Substitute [tex]z=\ln x[/tex], so that
[tex]\dfrac{\mathrm dy}{\mathrm dx}=\dfrac{\mathrm dy}{\mathrm dz}\cdot\dfrac{\mathrm dz}{\mathrm dx}=\dfrac1x\dfrac{\mathrm dy}{\mathrm dz}[/tex]

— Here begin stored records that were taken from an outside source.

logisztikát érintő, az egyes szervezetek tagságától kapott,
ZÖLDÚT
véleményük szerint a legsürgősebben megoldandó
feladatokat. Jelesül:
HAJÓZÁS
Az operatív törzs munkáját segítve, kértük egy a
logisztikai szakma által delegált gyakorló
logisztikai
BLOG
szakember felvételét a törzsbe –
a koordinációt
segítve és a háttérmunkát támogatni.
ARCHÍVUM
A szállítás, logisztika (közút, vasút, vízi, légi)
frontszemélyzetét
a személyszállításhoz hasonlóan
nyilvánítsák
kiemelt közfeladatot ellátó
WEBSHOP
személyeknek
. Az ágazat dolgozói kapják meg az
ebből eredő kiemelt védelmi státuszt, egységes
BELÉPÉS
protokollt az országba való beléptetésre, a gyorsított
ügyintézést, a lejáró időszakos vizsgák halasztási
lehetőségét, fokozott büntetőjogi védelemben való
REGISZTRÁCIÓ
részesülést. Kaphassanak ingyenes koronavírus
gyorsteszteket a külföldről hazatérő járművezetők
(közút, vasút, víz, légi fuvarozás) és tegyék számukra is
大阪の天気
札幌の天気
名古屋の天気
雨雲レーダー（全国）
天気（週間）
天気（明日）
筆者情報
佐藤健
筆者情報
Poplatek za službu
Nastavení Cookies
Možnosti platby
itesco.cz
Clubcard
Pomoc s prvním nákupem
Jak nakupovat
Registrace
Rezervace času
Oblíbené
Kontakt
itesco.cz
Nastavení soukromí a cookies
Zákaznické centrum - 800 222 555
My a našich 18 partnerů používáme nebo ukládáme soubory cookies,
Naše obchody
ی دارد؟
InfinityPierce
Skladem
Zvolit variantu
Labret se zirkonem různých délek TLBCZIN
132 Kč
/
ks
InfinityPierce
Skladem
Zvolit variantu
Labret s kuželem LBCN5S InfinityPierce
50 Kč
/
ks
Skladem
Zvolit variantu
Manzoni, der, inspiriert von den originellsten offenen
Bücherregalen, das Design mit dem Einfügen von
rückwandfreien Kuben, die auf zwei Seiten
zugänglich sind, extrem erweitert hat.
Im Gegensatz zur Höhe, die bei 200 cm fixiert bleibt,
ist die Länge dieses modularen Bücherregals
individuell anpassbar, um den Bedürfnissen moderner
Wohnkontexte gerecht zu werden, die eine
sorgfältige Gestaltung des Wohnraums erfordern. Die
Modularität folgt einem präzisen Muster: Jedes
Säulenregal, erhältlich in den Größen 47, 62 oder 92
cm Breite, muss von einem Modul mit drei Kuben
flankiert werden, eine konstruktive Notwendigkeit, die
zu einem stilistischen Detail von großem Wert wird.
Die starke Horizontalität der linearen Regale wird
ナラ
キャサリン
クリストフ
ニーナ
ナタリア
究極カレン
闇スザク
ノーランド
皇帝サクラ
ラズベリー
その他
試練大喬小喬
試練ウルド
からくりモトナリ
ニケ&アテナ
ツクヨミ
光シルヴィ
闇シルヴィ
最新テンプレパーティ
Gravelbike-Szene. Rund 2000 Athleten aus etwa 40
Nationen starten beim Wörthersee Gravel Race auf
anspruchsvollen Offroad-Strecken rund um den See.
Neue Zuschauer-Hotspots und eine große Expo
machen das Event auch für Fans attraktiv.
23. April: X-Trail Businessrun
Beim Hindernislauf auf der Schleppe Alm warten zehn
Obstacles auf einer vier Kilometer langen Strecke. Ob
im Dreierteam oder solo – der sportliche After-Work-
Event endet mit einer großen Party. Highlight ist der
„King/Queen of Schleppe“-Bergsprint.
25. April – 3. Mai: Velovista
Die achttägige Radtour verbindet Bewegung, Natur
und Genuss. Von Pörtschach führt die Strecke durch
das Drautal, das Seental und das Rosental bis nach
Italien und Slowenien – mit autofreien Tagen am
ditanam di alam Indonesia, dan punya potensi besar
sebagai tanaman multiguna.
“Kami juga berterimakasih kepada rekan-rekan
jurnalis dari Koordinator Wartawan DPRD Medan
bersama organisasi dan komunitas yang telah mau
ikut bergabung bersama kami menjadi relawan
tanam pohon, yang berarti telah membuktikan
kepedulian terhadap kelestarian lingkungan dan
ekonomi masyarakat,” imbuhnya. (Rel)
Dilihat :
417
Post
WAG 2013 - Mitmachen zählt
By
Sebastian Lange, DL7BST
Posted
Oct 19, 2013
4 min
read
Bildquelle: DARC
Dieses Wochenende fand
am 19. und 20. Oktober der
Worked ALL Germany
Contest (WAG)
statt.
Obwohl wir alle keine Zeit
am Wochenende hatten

[tex]\dfrac{\mathrm d^2y}{\mathrm dx^2}=\dfrac{\mathrm d}{\mathrm dx}\left[\dfrac1x\dfrac{\mathrm dy}{\mathrm dz}\right]=-\dfrac1{x^2}\dfrac{\mathrm dy}{\mathrm dz}+\dfrac1x\left(\dfrac1x\dfrac{\mathrm d^2y}{\mathrm dz^2}\right)=\dfrac1{x^2}\left(\dfrac{\mathrm d^2y}{\mathrm dz^2}-\dfrac{\mathrm dy}{\mathrm dz}\right)[/tex]
Then the ODE becomes
[tex]x^2\dfrac{\mathrm d^2y}{\mathrm dx^2}+x\dfrac{\mathrm dy}{\mathrm dx}+y=0\implies\left(\dfrac{\mathrm d^2y}{\mathrm dz^2}-\dfrac{\mathrm dy}{\mathrm dz}\right)+\dfrac{\mathrm dy}{\mathrm dz}+y=0[/tex]
[tex]\implies\dfrac{\mathrm d^2y}{\mathrm dz^2}+y=0[/tex]
which has the characteristic equation [tex]r^2+1=0[/tex] with roots at [tex]r=\pm i[/tex]. This means the characteristic solution for [tex]y(z)[/tex] is
[tex]y_C(z)=C_1\cos z+C_2\sin z[/tex]
and in terms of [tex]y(x)[/tex], this is
[tex]y_C(x)=C_1\cos(\ln x)+C_2\sin(\ln x)[/tex]
From the given initial conditions, we find
[tex]y(1)=1\implies 1=C_1\cos0+C_2\sin0\implies C_1=1[/tex]
[tex]y'(1)=8\implies 8=-C_1\dfrac{\sin0}1+C_2\dfrac{\cos0}1\implies C_2=8[/tex]
so the particular solution to the IVP is
[tex]y(x)=\cos(\ln x)+8\sin(\ln x)[/tex]